Start of EXTRACT PROVIDED

He notes that the charge of theft by false pretenses could be proven “by evidence that
appellant made ‘a representation recklessly without information that justifies a reasonable
belief in its truth’ and that appellant did not ‘give information when [he had] an
obligation to do so.” (Citing CALCRIM No. 1804.) He also observes that to find him
guilty under Corporations Code section 25401, the jury had to find that he “made an
untrue statement of material fact, or omitted to state a material fact necessary in order to
make the statement made . . . not misleading.” The instruction on adoptive admissions,
he asserts, “created confusion as to when appellant’s silence, failure to deny a statement
made in his presence, or failure to correct a misstatement made in his presence could be
used to satisfy the elements of the charged crimes.” We fail to see how. The instruction
only comes into play when it appears that a defendant has manifested a belief in the truth
of the adopted statement. Defendant points to no specific evidence that the instruction
might have led the jury to misconstrue, or the evaluation of which it might have affected
in any way. Instead he posits that the evidence was “closely balanced” in that, while he
apparently made false or incomplete statements in connection with the sale of the
promissory notes, the BluQuest business started with legitimate objectives and became
caught up in “the sudden changes in the real estate market brought on by the recession of

                                              7
2007-2008.” He also cites “various negligent and sloppy practices in the running of the
office” as factors. Again, we fail to see how the jury’s consideration of any of these
matters was likely to be affected by the extraneous instruction he challenges here.

End of EXTRACT PROVIDED

__GOAL OF THE EXERCISE__
Copy out the court opinion passage above on the adoptive admissions instruction, word for word.

Start of SUPPLIED RECORDS

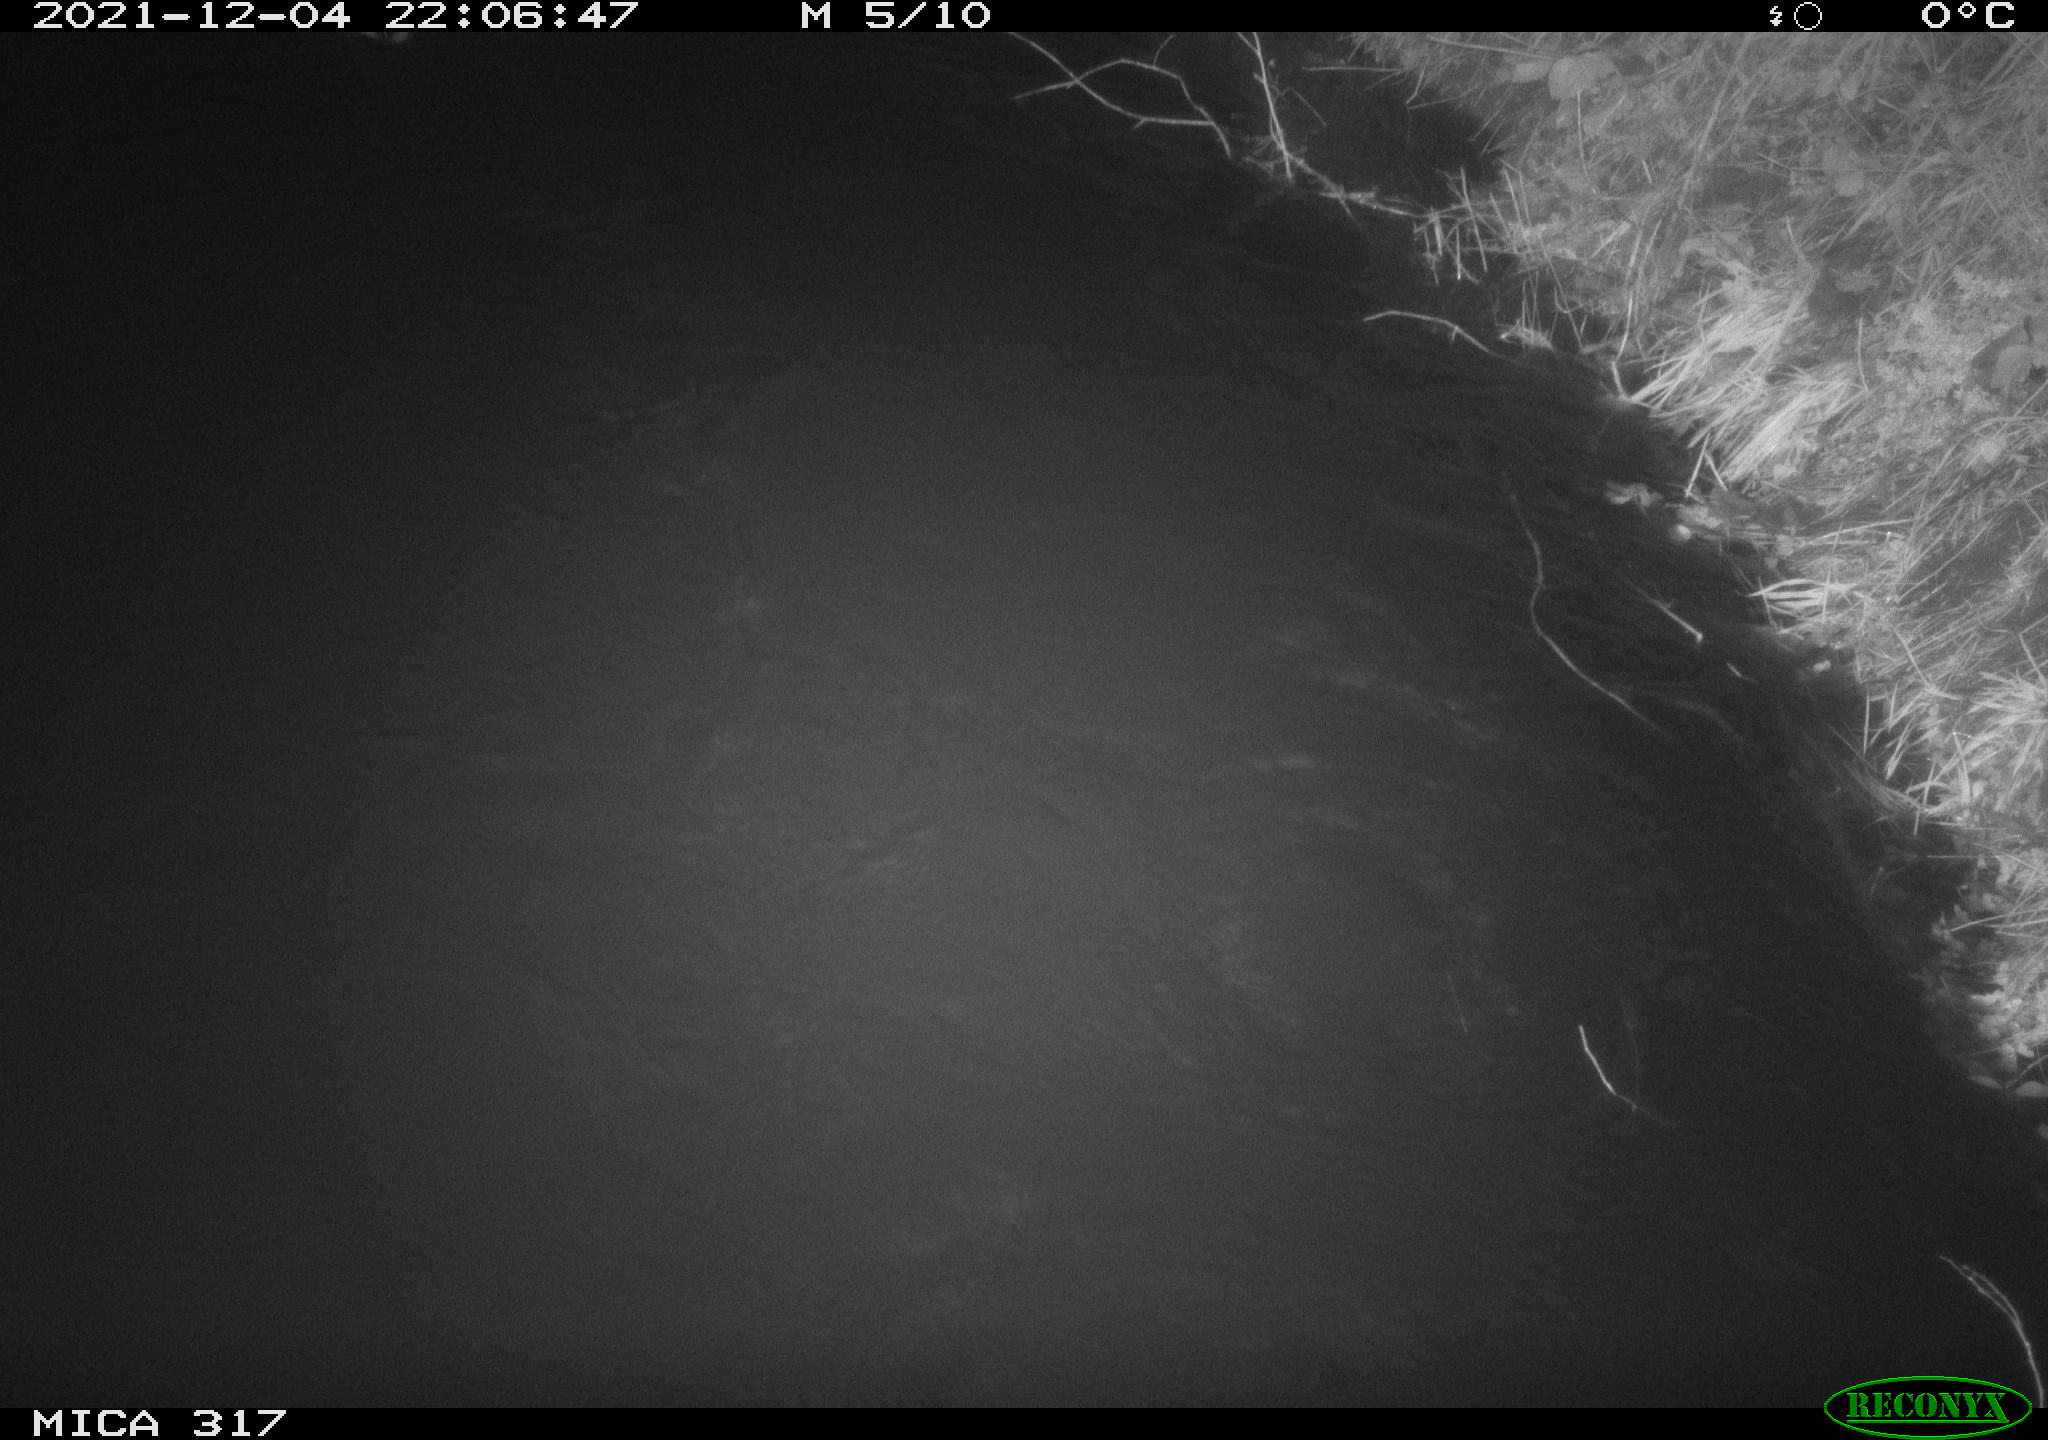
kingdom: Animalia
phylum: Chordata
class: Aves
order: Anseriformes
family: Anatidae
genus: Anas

End of SUPPLIED RECORDS
Start of SUPPLIED RECORDS

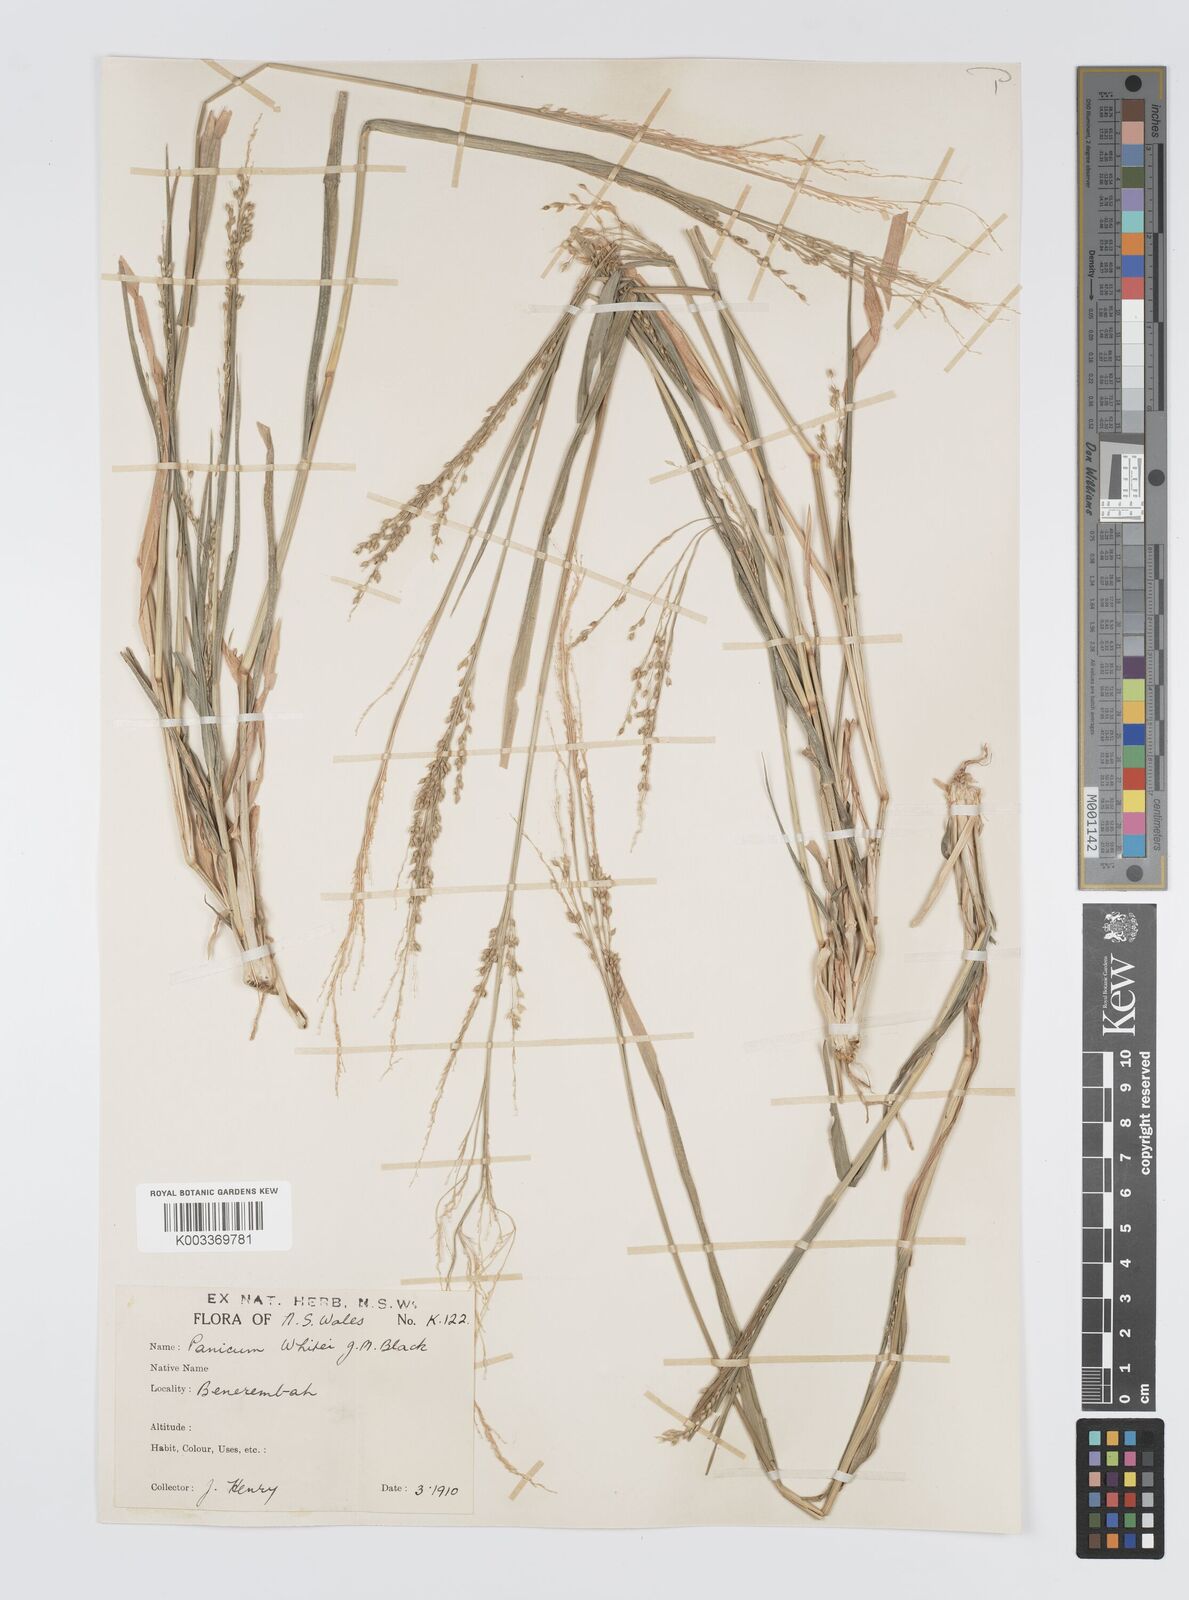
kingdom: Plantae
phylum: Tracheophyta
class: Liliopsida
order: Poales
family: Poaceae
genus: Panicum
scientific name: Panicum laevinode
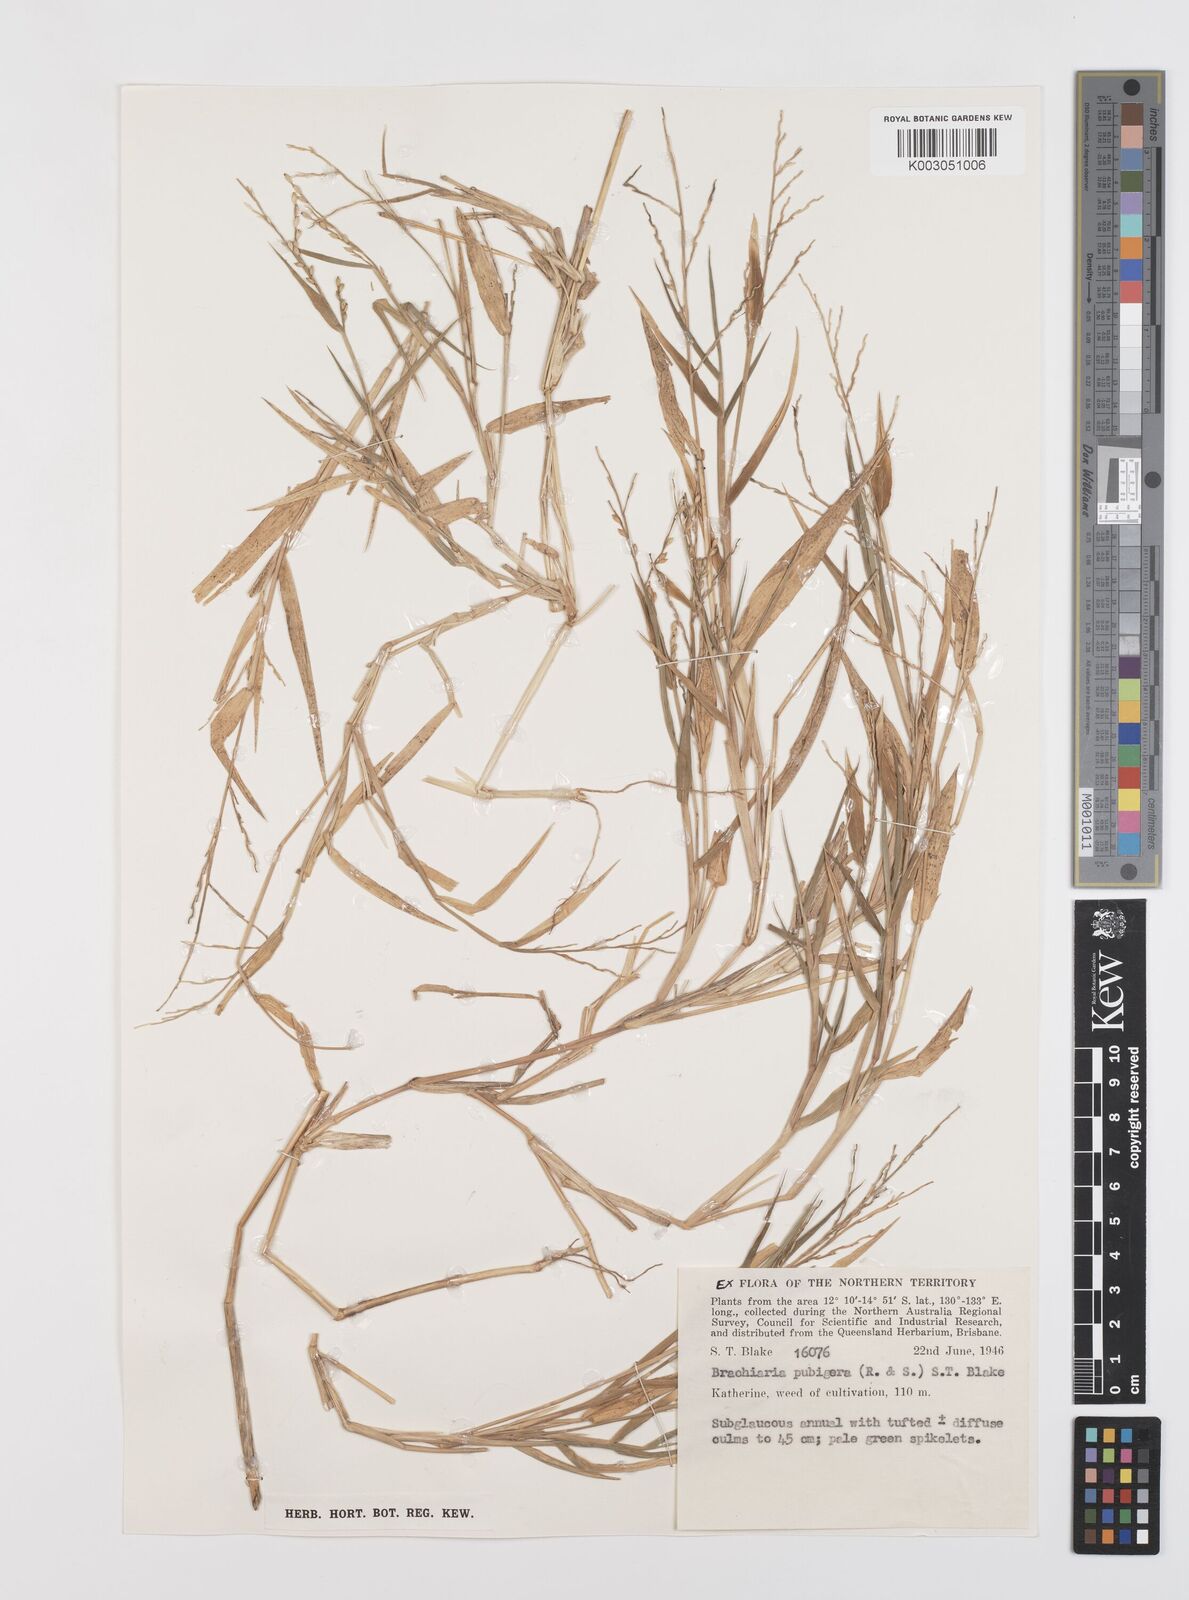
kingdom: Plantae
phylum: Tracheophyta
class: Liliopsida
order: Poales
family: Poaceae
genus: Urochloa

End of SUPPLIED RECORDS

__EXERCISE ANSWER__
He notes that the charge of theft by false pretenses could be proven “by evidence that
appellant made ‘a representation recklessly without information that justifies a reasonable
belief in its truth’ and that appellant did not ‘give information when [he had] an
obligation to do so.” (Citing CALCRIM No. 1804.) He also observes that to find him
guilty under Corporations Code section 25401, the jury had to find that he “made an
untrue statement of material fact, or omitted to state a material fact necessary in order to
make the statement made . . . not misleading.” The instruction on adoptive admissions,
he asserts, “created confusion as to when appellant’s silence, failure to deny a statement
made in his presence, or failure to correct a misstatement made in his presence could be
used to satisfy the elements of the charged crimes.” We fail to see how. The instruction
only comes into play when it appears that a defendant has manifested a belief in the truth
of the adopted statement. Defendant points to no specific evidence that the instruction
might have led the jury to misconstrue, or the evaluation of which it might have affected
in any way. Instead he posits that the evidence was “closely balanced” in that, while he
apparently made false or incomplete statements in connection with the sale of the
promissory notes, the BluQuest business started with legitimate objectives and became
caught up in “the sudden changes in the real estate market brought on by the recession of

                                              7
2007-2008.” He also cites “various negligent and sloppy practices in the running of the
office” as factors. Again, we fail to see how the jury’s consideration of any of these
matters was likely to be affected by the extraneous instruction he challenges here.